An integrated solution:

  • Targets what a specific customer’s organization – business, not-for-profit, government agency, etc. – is providing (portfolio), the manner in which it does that (model), and the context in which it operates
  • Appeals to the combination of values considered most important by an individual customer
  • Provides a package of products, services, and technologies that function more effectively as a whole than the sum of the individual elements that comprise it

So, what is so difficult about that?

While this definition of an integrated solution makes intuitive sense, it challenges management’s conventional wisdom. Here are some reasons:

First, organizations do not really know their individual customers: what each is doing, why they are doing it, or the realities that drive them to do what they do the way they do.

The result: generalizations are made about customer buying patterns, marketing and advertising campaigns based on those generalizations are developed and launched, and products and services are developed and delivered that respond to the aggregated assumptions about customer buying behaviors. However, they don’t really get behind the behaviors to understand the specific dynamics about what the individual customer is doing, why, and how. Instead, the organization strives to stay competitive solely on features and price. To improve their bottom lines, they focus on making what they offer more attractive, cranking up sales / delivery volumes, and reducing operating / product costs.

To lump customers together into various segmentation schemes creates a psychological distance between the provider and the customer and keeps the customer in the position of having to define and acquire the integrated solution.

Second, organizations do not know how to measure the value of what they provide with metrics other than money.

The result: assumptions are made about price, return, cost, and profit that are predicated on a narrowly defined value equation. In other words, the value proposition does not include key factors that drive customers to make buying decisions. Certainly no customer intentionally chooses a portfolio of deliverables and operational model that loses money. At the same time, though, customers are increasingly interested in the impact their operations have on factors such as the environment, safety and security, and quality of life as indicated by the following metrics: What percentage of energy consumed to produce and deliver is green? How far away from the point of use was something produced? Can what is produced be tracked and traced from inception to delivery? How much carbon is emitted versus sequestered in producing it? How much total time does a customer spend to define an integrated solution, bring it together, implement it, and follow-up to see that it functions as intended? What is the balance between a customer’s investments in the operation compared to other of life’s interests?

To focus solely on money misses the point of differentiation that distinguishes an integrated solution: its capacity to answer to multiple drivers within a unique customer’s evaluative framework.

Third, organizations measure their success on providing profitable standalone products and services rather than combinations of products and services that can be easily integrated.

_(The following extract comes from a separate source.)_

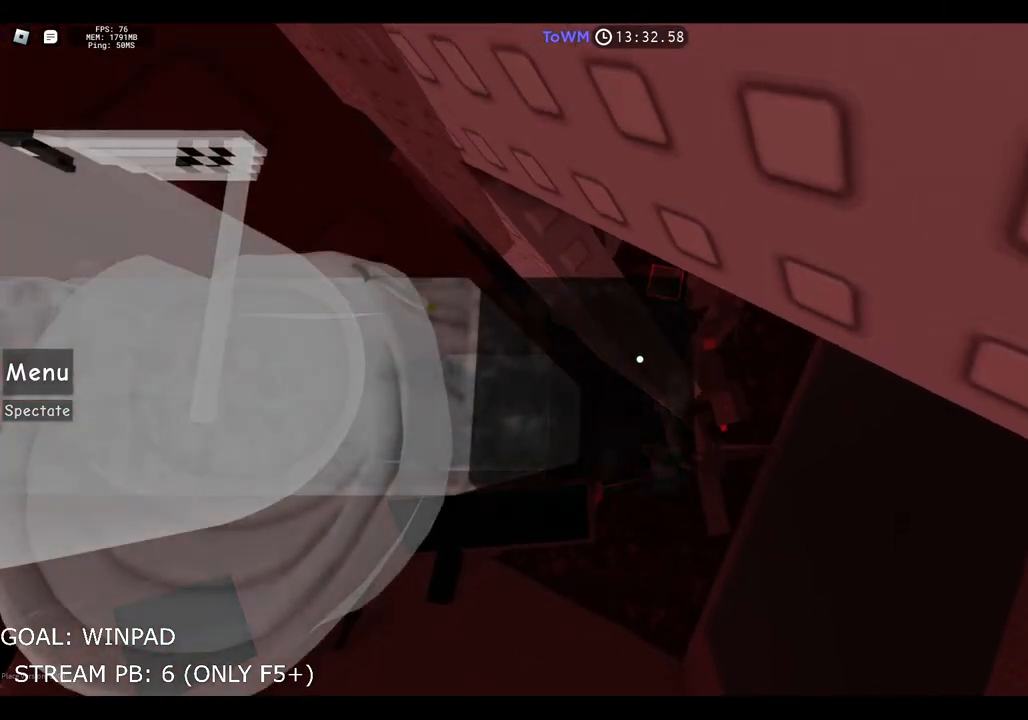
{"keys": [], "events": []}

The result: the sale of the products and services becomes the prime objective and additional features and functions are thrown in as incentives to sweeten the pot, beat what the competition is offering, and win the deal. In other words, option packages default to bundling techniques rather than giving the customer the best deal for the price based on improvements in the customer’s business operation. Furthermore, there is often an even greater difficulty in putting combinations together that cross from one brand to another. To connect solution elements from two or more brands, the customer must purchase ancillary parts, components, and modules both in hardware and software. In many instances the customer must purchase an entire system from one brand in order for it to function within a more comprehensive solution even though several elements that comprise the system are still functional. This makes it challenging for the customer to leverage investments in assets.

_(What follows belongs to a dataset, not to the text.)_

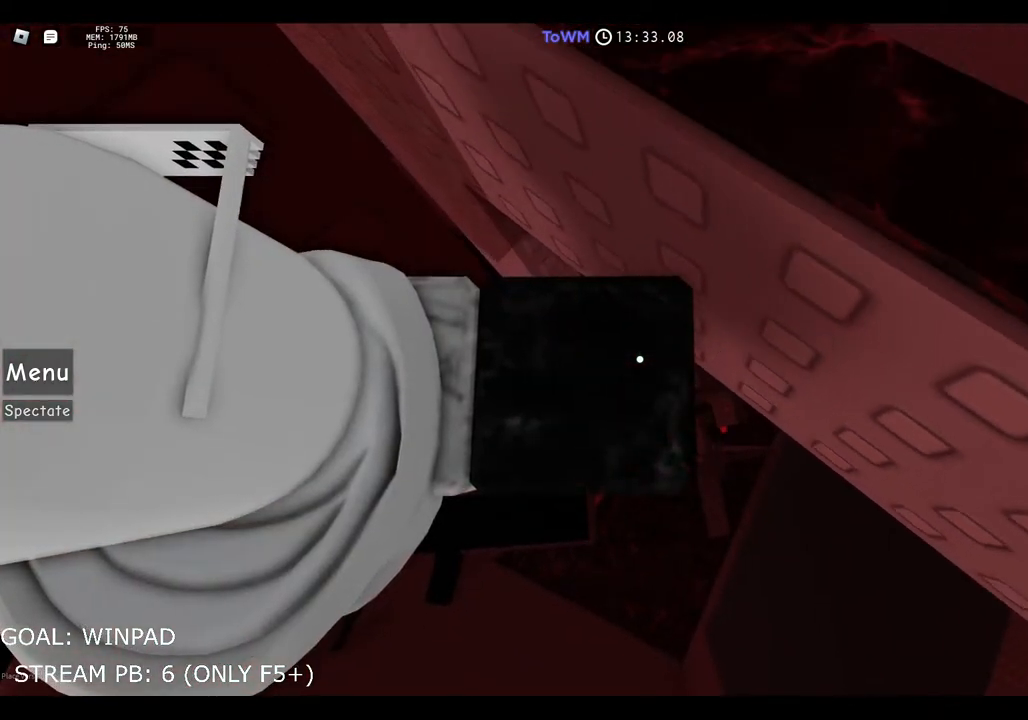
{"keys": [], "events": []}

To assume that customers will always be drawn to purchase a product or service based on its reputation, capability, and price alone is a questionable strategy: technology advances and integration increases; integrated solutions become easier and more commonplace; they become the new baseline from which one enters or stays in a market.

But how long will this take? What if an organization is already doing quite well with standalone products and services? How can the incremental add of selling a solution ever equal the advantage that comes from simply selling more products or services?

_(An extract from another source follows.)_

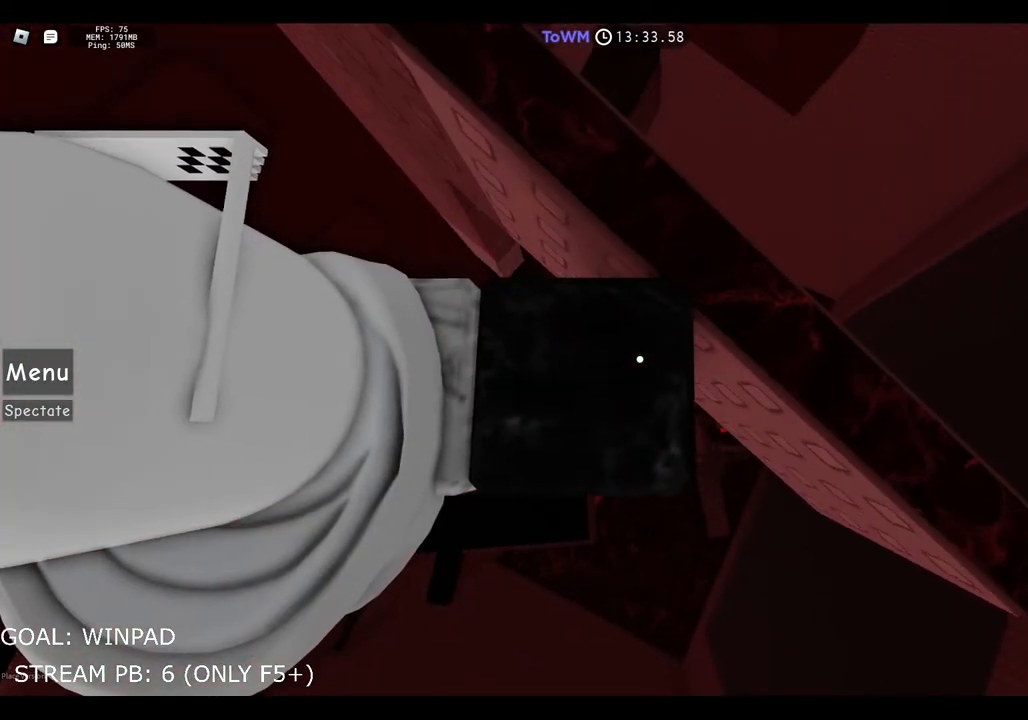
{"keys": [], "events": []}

Hold an iPhone. Think back ten years. How many pieces of electronic gadgetry would you have to carry to equal what the iPhone can do – if such functionality was even possible? Think past all the things it can’t do or do as well as you like and fast forward five years into the future. What will be the degree of integration you can anticipate then? It’s hard to imagine but one thing you can count on – there will be more integration and in different ways than you thought!

Increasingly, customers have more choices. That is a good thing – Commons to a point. Unfortunately, the customer is left having to sort through countless combinations and possibilities to come up with the best-suited solution alternatives. As technology continues to get smaller, faster, stronger, more embedded, more intelligent, and more integrated, each customer will expect choices to be measured according to their full value as effective integrated solutions. The successful organization of the future is one that establishes its reputation as a trusted provider of integrated solutions. In effect, it will earn the right to be the integrator for the customer. Does this mean that organizations will have to change the way they relate to customers? By all means! To have this distinction saves it from “commodity hell” and positions it for a sustainable future. Integrated solutions: it’s the future that is fast upon us! And that’s the 1-second version!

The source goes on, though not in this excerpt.